(What you are asked to do) Please return each of the entries that follow, unchanged in every word.

(Stored items)
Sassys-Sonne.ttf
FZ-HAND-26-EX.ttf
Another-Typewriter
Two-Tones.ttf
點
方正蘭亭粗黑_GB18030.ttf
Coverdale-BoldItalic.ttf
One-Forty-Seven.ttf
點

(Response to this task)
Sassys-Sonne.ttf
FZ-HAND-26-EX.ttf
Another-Typewriter
Two-Tones.ttf
點
方正蘭亭粗黑_GB18030.ttf
Coverdale-BoldItalic.ttf
One-Forty-Seven.ttf
點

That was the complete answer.